Hasrat Tokoh Hanafi dalam
Novel Salah Asuhan Karya Abdoel Moeis
(Sebuah Tinjauan
Psikoanalisis Lacan)
Oleh
Jafar Lantowa
- Latar Belakang Masalah
Karya sastra merupakan hasil
cipta pengarang berdasarkan pengalaman dan pengamatan pengarang
terhadap persoalan kehidupan manusia. Berbagai persoalan yang sering
dihadapi manusia berupa persoalan cinta, persahabatan, kekecewaan,
kesedihan, kegelisahan, pernikahan, dan lain sebaginya yang
tampak melalui tingkah laku tokoh dalam karya sastra. Hal tersebut
sesuai pendapat Sastrowardoyo (dalam Tuloli, 2002:8), yang
mengemukakan bahwa karya sastra tidak dapat dilepaskan kaitannya
dengan kehidupan manusia. Berkaitan dengan pendapat tersebut, jelas
bahwa segala persoalan kehidupan manusia merupakan sumber inspirasi
pengarang dalam menciptakan sebuah karya sastra.
Novel adalah salah satu
bagian dari bentuk karya sastra yang merupakan jagad realita yang di
dalamnya terjadi peristiwa dan perilaku yang dialami dan diperbuat
manusia (Siswantoro, 2005:29). Adapun
realita yang terjadi atau dialami manusia dalam novel adalah realita
sosial, realita psikologis, realita sosiologis, dan realita religius.

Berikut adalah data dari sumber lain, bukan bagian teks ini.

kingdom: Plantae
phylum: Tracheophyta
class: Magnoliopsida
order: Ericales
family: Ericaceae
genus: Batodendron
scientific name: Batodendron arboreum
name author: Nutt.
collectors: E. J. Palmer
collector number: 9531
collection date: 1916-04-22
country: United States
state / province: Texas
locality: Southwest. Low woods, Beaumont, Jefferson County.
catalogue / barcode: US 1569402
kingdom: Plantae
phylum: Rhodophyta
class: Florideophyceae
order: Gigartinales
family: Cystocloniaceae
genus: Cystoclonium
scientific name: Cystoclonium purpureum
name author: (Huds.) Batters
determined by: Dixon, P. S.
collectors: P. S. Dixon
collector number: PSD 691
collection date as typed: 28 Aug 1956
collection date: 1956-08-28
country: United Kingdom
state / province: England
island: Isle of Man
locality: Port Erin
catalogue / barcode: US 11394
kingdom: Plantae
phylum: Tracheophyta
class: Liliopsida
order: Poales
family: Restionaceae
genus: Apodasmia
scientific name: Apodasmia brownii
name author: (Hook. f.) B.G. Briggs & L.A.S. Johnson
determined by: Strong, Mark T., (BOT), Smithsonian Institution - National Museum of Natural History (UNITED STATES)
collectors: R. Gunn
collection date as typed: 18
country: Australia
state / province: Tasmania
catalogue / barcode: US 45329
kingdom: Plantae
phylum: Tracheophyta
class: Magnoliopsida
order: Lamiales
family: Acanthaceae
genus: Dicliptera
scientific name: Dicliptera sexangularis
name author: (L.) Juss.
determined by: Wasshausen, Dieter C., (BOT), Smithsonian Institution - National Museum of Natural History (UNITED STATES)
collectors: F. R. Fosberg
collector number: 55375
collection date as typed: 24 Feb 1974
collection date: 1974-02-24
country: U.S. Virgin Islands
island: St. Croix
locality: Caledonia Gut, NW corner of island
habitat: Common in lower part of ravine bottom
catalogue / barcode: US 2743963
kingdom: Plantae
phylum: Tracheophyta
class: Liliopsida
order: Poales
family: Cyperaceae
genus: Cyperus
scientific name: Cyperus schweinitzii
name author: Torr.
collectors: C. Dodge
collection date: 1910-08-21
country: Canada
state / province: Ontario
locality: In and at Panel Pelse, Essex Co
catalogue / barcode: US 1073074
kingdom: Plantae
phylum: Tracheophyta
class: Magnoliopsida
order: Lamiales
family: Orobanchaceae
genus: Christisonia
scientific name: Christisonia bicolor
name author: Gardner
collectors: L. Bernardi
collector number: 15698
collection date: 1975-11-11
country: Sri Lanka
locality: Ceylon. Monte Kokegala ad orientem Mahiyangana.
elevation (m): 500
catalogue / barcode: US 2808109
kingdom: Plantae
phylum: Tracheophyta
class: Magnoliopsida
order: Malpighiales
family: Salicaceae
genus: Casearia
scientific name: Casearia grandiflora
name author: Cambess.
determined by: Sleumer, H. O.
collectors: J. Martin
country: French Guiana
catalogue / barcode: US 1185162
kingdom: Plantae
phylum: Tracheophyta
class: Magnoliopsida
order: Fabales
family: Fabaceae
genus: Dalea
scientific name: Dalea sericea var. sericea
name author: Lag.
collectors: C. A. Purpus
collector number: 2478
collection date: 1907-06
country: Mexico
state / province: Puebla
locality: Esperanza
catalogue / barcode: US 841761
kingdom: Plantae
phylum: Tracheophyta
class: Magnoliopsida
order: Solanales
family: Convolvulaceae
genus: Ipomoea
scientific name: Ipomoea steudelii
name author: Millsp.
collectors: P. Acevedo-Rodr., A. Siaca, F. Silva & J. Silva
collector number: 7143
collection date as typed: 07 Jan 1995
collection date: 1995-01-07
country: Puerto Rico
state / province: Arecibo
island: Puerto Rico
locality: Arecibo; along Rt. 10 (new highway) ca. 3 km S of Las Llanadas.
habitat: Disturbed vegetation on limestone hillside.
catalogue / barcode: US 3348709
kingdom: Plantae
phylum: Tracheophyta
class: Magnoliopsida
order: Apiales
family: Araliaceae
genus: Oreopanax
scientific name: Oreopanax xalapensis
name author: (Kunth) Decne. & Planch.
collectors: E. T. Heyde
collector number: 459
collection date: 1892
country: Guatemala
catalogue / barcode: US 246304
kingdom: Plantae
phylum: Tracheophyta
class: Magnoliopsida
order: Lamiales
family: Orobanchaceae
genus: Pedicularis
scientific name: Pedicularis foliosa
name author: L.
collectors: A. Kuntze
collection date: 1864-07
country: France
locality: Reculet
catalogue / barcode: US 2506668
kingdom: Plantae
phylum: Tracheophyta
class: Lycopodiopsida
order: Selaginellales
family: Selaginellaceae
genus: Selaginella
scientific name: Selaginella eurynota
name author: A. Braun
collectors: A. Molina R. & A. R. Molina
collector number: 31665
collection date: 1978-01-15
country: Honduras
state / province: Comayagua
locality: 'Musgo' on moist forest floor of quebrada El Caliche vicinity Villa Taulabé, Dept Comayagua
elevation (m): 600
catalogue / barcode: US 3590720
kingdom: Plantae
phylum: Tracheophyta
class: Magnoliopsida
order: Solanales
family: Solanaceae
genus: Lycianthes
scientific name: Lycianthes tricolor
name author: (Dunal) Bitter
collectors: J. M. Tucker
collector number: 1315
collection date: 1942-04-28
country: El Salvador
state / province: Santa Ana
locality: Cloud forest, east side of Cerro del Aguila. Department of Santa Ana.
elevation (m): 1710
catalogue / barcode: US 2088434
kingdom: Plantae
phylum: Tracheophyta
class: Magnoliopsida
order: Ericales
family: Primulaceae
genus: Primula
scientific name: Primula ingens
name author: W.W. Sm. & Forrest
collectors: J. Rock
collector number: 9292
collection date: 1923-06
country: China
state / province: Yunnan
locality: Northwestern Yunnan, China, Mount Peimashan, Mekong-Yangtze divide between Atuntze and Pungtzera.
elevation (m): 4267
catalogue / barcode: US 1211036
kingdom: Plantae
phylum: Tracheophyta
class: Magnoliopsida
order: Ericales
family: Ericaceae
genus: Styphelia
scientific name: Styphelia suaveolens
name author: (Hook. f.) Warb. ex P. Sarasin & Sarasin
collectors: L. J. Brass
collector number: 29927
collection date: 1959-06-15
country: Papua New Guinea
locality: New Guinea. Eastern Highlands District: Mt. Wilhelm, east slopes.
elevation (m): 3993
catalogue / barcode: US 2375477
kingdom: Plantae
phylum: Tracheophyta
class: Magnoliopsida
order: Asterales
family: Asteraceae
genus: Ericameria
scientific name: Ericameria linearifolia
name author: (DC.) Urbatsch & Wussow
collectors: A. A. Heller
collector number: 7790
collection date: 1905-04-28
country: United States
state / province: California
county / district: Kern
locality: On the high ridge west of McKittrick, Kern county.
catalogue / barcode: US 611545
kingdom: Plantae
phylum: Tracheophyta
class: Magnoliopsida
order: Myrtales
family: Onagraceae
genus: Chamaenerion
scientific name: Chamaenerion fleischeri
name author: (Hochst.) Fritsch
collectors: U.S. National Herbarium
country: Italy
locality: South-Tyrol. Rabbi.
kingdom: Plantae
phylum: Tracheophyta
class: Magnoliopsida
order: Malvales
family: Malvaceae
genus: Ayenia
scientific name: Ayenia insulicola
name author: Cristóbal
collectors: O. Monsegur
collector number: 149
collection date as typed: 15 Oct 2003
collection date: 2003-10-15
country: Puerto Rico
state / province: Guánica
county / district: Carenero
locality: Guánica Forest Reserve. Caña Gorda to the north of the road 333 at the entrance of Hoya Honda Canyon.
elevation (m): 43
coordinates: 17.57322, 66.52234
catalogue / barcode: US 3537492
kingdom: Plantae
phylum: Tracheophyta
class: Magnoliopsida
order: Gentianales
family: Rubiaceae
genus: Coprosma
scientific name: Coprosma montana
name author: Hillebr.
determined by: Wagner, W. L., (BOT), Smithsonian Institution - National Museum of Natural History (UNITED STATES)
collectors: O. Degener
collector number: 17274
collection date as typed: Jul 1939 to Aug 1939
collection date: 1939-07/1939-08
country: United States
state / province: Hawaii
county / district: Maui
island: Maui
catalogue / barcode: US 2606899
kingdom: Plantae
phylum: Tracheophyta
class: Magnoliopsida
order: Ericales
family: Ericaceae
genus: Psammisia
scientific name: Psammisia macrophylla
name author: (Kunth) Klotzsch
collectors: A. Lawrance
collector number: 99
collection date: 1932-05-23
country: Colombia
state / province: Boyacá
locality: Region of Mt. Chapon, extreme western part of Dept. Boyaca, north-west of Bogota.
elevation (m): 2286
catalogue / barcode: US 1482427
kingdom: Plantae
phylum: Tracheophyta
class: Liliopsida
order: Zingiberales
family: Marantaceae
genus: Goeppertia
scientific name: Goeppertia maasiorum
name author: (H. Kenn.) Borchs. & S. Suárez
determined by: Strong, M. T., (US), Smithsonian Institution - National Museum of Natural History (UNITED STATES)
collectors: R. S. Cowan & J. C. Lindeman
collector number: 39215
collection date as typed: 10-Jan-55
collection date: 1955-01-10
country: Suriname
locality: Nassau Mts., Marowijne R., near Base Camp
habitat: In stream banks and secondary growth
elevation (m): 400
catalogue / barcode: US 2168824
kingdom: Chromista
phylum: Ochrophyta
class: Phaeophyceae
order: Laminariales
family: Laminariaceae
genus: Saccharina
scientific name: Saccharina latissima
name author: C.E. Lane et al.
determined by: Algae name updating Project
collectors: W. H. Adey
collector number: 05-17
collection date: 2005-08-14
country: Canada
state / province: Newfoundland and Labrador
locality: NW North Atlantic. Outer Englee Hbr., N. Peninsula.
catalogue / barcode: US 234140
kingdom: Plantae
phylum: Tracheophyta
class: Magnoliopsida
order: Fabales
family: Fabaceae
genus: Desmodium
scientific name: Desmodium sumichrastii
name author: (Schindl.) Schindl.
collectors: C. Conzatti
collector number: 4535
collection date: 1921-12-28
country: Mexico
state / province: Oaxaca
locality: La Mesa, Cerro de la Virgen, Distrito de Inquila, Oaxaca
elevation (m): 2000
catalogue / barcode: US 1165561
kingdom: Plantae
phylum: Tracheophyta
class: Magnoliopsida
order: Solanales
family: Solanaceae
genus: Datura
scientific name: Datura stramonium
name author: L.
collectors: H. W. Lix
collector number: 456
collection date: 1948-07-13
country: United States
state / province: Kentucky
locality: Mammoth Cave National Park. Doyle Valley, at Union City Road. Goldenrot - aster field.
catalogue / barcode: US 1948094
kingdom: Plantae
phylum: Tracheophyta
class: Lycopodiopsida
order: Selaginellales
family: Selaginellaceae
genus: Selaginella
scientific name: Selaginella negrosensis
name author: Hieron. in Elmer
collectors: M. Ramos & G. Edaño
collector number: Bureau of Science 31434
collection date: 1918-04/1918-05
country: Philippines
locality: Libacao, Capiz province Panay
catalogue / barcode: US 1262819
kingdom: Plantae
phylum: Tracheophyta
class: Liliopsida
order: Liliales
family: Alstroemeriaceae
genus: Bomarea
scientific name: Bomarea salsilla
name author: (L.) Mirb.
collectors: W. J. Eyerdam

Secara spesifik realita psikologis, dapat dilihat pada kehadiran
fenomena kejiwaan tertentu yang dialami tokoh utama ketika merespon
atau bereaksi terhadap diri dan lingkungan. Masalah
kepribadian merujuk pada apa yang dialami manusia yang berhubungan
dengan masalah psikis yang individual sifatnya dan membedakannya dari
individu yang lain. Dikatakan bahwa kepribadian adalah satu totalitas
dari disposisi-diposisi psikis manusia yang individual dan memberi
kemungkinan untuk memberi perbedaan ciri-ciri dengan yang lainnya.
Disposisi adalah kesediaan kecenderungan untuk bertingkah laku
tertentu yang sifatnya konstan dan terarah pada tujuan tertentu.
Indivudual adalah setiap manusia mempunyai kepribadiannya sendiri
yang khas dan tidak identik dengan orang lain (Kartono, 2005: 10).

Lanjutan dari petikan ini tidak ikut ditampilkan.